## Estratto del testo
= = = = =

Elisa Bartoli, calciatrice della Roma Femminile, ha rilasciato un’intervista al sito del club capitolino. Tra i temi trattati l’infanzia e i primi passi nel mondo del calcio. Ecco le sue parole:
Chi era Elisa da bambina?
Ero una persona chiusa, timida, facevo molta fatica a relazionarmi con gli altri. Ero silenziosa, non riuscivo a parlare neanche con i miei genitori e mi tenevo tutto dentro. Diciamo che ancora oggi mi tengo tutto dentro, un po’ meno di prima ma più o meno è quella la linea.
Hai sorelle o fratelli?
Sì, ho una sorella più grande di otto anni, quindi aveva la sua vita e io la mia anche se in casa c’erano delle belle litigate. Vista la differenza di età ero più legata a mio cugino Simone che ha un anno più di me, lui è nato l’8 maggio, io il 7 maggio quindi festeggiavamo il compleanno insieme da mia nonna. Diciamo che ho vissuto la mia infanzia più con lui che con mia sorella.
In che zona di Roma siete cresciuti?
A Ponte Milvio, sono cresciuta praticamente nel cortile di mia nonna che si chiamava ‘il primo lotto’. Adoravo i pranzi della domenica da lei. Ogni volta che finivamo scuola andavamo lì a giocare a calcio dalle cinque fino alle sette e mezza, finché mia mamma non scendeva per prendermi per un orecchio per riportarmi a casa perché altrimenti sarei rimasta lì a giocare fino a tardi.
Giocavi a calcio anche a scuola?
Sì, sin dalle elementari mi mettevo in mezzo ai maschietti a giocare a calcio, è stata sempre una mia passione, però il nucleo di tutto è stato il cortile nel primo lotto di mia nonna. Giocavamo lì anche con i ragazzi più grandi, io ero la più piccola e inizialmente mi mettevano in porta quindi puoi immaginare quante pallonate ho preso.
Quindi è insieme a tuo cugino che hai cominciato a giocare a pallone?
Sì, è anche grazie a lui che sono approdata nel calcio perché lui nella Nuova Milvia e io andavo sempre a vederlo negli allenamenti e alle partite. Un giorno in un allenamento mancava un giocatore e mio cugino mi ha proposto all’allenatore. Giocai difensore centrale, avevo otto o nove anni e da lì mi hanno chiesto di andare a giocare con loro.
Come ti accoglievano gli altri bambini quando ti proponevi per giocare con loro?

= = = = =

## Materiale in esame

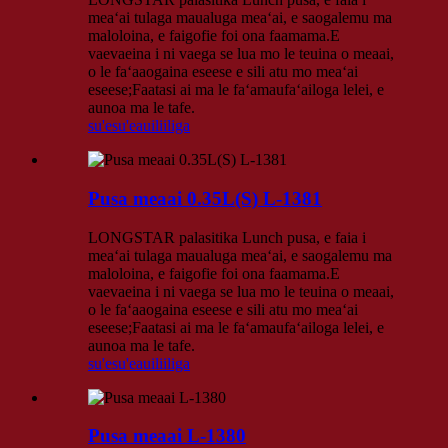
meaʻai tulaga maualuga meaʻai, e saogalemu ma
maloloina, e faigofie foi ona faamama.E
vaevaeina i ni vaega se lua mo le teuina o meaai,
o le faʻaaogaina eseese e sili atu mo meaʻai
eseese;Faatasi ai ma le faʻamaufaʻailoga lelei, e
aunoa ma le tafe.
su'esu'e
auiliiliga
Pusa meaai 0.35L(S) L-1381
LONGSTAR palasitika Lunch pusa, e faia i
meaʻai tulaga maualuga meaʻai, e saogalemu ma
maloloina, e faigofie foi ona faamama.E
vaevaeina i ni vaega se lua mo le teuina o meaai,
o le faʻaaogaina eseese e sili atu mo meaʻai
eseese;Faatasi ai ma le faʻamaufaʻailoga lelei, e
aunoa ma le tafe.
su'esu'e
auiliiliga
Pusa meaai L-1380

= = = = =

## Completa quanto segue
• a. Nell'intervista a Elisa Bartoli, in quale ruolo giocò durante l'allenamento in cui il cugino la propose all'allenatore?
• b. Prosegui l'intervista a Elisa Bartoli a partire dall'ultima riga.

## Risposte fornite
• a. Giocò come difensore centrale.

• b.
All’inizio era un po’ difficile perché ero una bambina. Poi quando vedevano come giocavo e che non mollavo si convincevano che potevo starci. La cosa più bella era quando noi del primo lotto andavamo a sfidare i ragazzi della chiesa con in palio la classica Coca Cola. All’inizio scherzavamo sul fatto che avendo una femmina in squadra eravamo sfavoriti, ma quando poi vincevamo ci divertivamo troppo. Mi apprezzavano, non mi hanno mai mancato di rispetto. Solo chi non mi conosceva a volte faceva le classiche battute del tipo ‘maschiaccio’ o cose così. Nella Nuova Milvia non ho mai avuto problemi, anzi ero anche il capitano, mi volevano bene ed ero veramente felice. Erano le squadre che incontravamo o i genitori degli avversari che ogni tanto creavano qualche situazione antipatica. Contro l’ignoranza si può fare poco purtroppo. Il bambino in fin dei conti è puro, non vede la differenza. È più quello che si ascolta dai genitori che crea dei pregiudizi e condiziona i comportamenti.
Fino a che età hai giocato con la Nuova Milvia?
Fino a 14 anni. Nell’ultima partita il Mister mi sostituì e i genitori dei compagni di squadra tirarono fuori uno striscione per me che diceva ‘In bocca al lupo indomabile capitano’. Mi scrissero anche una lettera bellissima che ancora conservo.
Quando sei entrata per la prima volta in una squadra femminile?
Sono entrata grazie a Giampiero Serafini nella Roma CF che a quell’epoca giocava in Serie B. La mia partita è stata il derby contro la Lazio in Coppa Italia. Mi fece esordire come centrocampista centrale. Il passaggio al calcio femminile è stato strano all’inizio perché ero abituata a giocare forte, i contrasti con i maschi o li facevi a mille o rischiavi di farti male, dopo ogni partita mi faceva male tutto. Nelle prime tre partite ho preso tre ammonizioni. Ma anche lì ho trovato un gran gruppo, nell’arco di tre anni siamo salite in serie A. In squadra con noi c’era Gioia Masia che per me è stata un modello, il mio idolo. L’ho seguita sempre in ogni insegnamento che mi ha dato. In carriera ha vinto tanto ed era una giocatrice di un’eleganza fuori dal comune”.
Nel calcio maschile invece chi era il tuo modello?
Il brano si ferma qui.